April 23, 2004
The Business Cycle Turns Up for Indiana
According to the wise people who officially keep track of such things, the recession in the national economy ended in November 2001. Now as we plant our spring flowers and prepare for race day in 2004, more than two full years beyond that point, we can tell you this. The recession in Indiana is over as well.
There are no official scorekeepers of recessions for states like Indiana , for the simple reason that there’s really no such thing as a state-specific recession. But as all of us who have grown up in the Midwest know all too well, recessions in the national economy leave a different sized footprint here than they do elsewhere. And when they linger as long as this one has, the confidence that the cycle will turn can falter.
If your confidence in Indiana ’s economic turnaround has suffered, then maybe this news will cheer you up.
It has been a good first quarter for job growth in the Indiana economy. The release of March payroll employment estimates by the Department of Workforce Development puts the average payroll totals for the first three months of the year at 2,876,000 jobs, which is 0.7 percent above the job tally for the same period last year. That’s the strongest year-over-year growth performance by the state’s employers in any quarter since 2000.
That job growth was almost strong enough to place us in the upper half of the state rankings, believe it or not. After so many years of suffering job losses that were much worse than the national average, the news that Indiana ’s first quarter job growth was faster than that of 24 other states is welcome news, even if it’s overdue.
The prospects of continued growth for the coming months appear to be excellent as well, especially for the industrial sector of the economy.
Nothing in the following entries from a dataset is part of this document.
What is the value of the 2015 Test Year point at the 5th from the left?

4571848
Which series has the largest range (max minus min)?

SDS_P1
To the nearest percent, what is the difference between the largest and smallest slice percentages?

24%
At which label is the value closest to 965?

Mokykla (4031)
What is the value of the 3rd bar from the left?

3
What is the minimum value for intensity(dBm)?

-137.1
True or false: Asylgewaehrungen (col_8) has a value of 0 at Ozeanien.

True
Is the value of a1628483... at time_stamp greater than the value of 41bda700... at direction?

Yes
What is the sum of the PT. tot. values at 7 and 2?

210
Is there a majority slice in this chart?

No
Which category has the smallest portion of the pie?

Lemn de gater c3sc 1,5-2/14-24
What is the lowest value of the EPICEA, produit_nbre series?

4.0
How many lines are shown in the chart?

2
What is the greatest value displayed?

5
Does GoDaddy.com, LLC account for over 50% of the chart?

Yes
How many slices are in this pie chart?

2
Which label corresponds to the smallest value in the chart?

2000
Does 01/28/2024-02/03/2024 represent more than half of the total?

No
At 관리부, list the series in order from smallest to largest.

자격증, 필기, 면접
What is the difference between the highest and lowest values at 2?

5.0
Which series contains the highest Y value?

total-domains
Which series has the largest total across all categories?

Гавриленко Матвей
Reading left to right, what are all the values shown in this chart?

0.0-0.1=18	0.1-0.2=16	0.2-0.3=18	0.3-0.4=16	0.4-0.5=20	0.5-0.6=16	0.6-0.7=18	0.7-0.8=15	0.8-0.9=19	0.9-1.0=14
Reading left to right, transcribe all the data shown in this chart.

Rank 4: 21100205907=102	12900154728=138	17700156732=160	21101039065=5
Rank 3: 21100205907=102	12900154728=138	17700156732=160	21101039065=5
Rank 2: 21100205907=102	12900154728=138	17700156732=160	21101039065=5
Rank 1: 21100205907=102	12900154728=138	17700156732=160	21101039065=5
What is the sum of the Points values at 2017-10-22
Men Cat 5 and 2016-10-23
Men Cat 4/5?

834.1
Profits of companies like General Motors and Ford are healthy, and investment spending is ramping up. Higher than expected retail sales growth and continued strength in industrial output make it certain that overall economic growth, when it is announced later this month, will continue to be strong. And back-to-back monthly increases in durable goods orders that were much stronger than analysts had expected will pour more fuel on the expansionary fire.
Not everyone has been invited to the party. Some other Midwest states, particularlyMichigan and Illinois , continue to shed jobs. State governments, whose leaky tax instruments exempt much of the booming services and internet economy, have yet to see their revenues keep pace. And in places like Marion and Crane, where huge employers are either gone or hanging by a thread, the general turnaround in the economy has not been cause for much celebration.
It’s harder still to appreciate that right now, just as we appear to be rebounding from our painful experience in the 2001 recession, the need to restructure and diversify our economy remains just as urgent as when we were losing jobs right and left.
Getting Indiana more solidly plugged into the national growth engine, ending the decline in our relative standard of living and the out-migration of younger college-educated people remain challenges just as daunting today as they did before the recession began. It would be a shame to lose focus on those issues just because a shift in the economic winds has granted us this breathing spell.